> Exercise: Print word for word whatever lies between the first line of the material and the line holding "[271,129,495,145] (Kranto g., Sausio", both included, and omit all pictures.

> Exercise data:
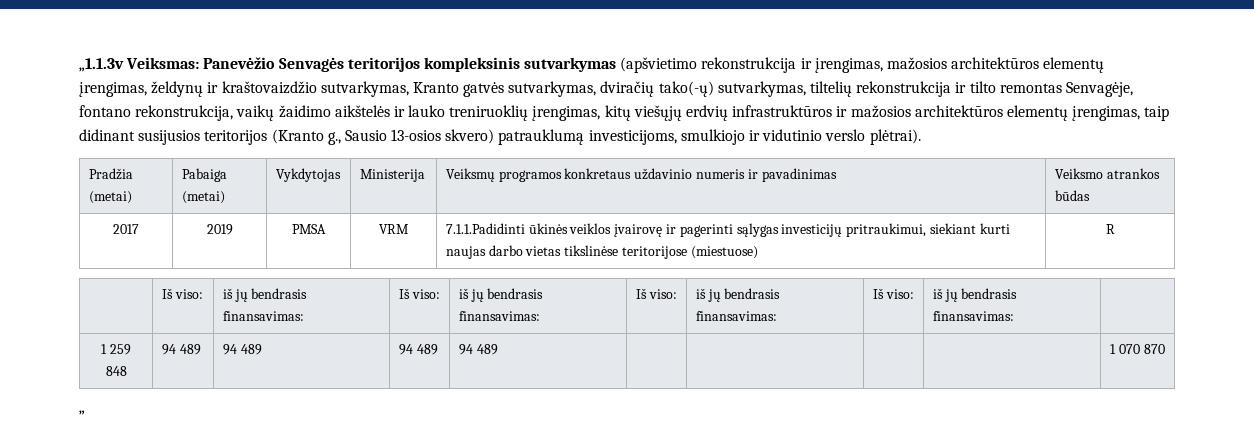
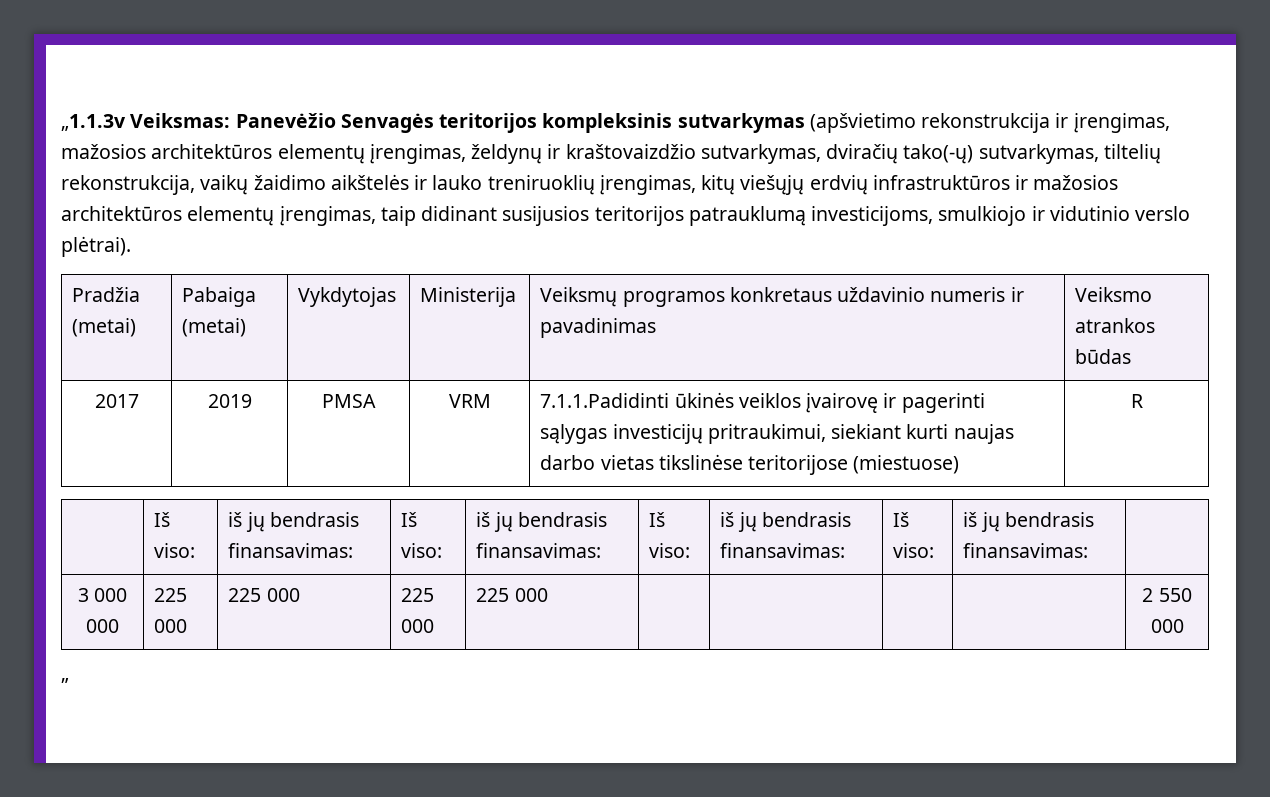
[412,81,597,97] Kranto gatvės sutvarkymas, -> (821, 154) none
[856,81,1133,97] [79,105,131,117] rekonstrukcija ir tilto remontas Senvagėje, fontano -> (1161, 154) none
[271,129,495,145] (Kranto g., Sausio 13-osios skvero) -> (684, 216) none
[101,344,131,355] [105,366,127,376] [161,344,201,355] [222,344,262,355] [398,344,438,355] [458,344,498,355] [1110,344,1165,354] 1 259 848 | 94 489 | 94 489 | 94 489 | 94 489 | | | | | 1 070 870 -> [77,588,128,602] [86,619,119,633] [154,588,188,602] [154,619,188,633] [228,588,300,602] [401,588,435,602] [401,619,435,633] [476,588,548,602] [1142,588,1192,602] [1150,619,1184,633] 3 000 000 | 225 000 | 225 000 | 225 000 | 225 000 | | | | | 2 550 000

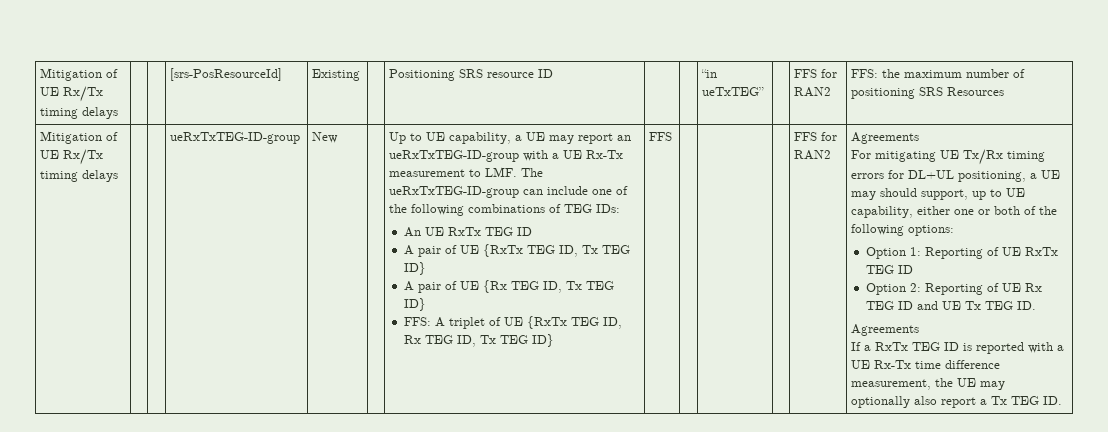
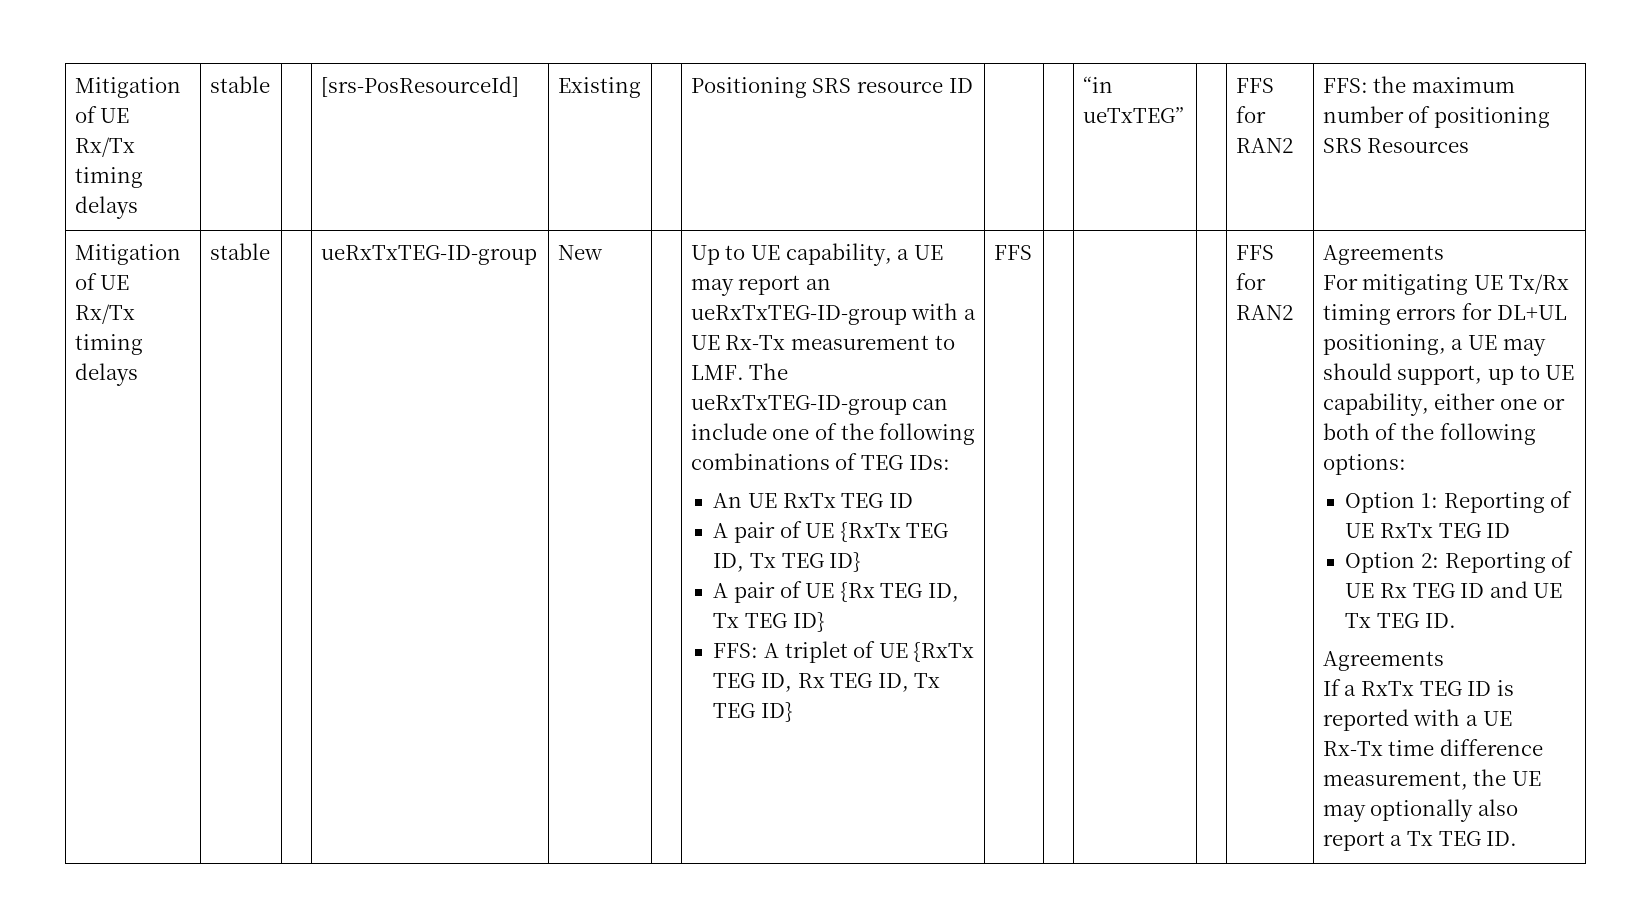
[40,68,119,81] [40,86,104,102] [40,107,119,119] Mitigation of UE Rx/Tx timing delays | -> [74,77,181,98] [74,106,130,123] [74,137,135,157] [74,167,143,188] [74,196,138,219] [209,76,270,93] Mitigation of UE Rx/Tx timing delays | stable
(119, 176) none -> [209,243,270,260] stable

> Solution to this task:
[412,81,597,97] Kranto gatvės sutvarkymas, -> (821, 154) none
[856,81,1133,97] [79,105,131,117] rekonstrukcija ir tilto remontas Senvagėje, fontano -> (1161, 154) none
[271,129,495,145] (Kranto g., Sausio 13-osios skvero) -> (684, 216) none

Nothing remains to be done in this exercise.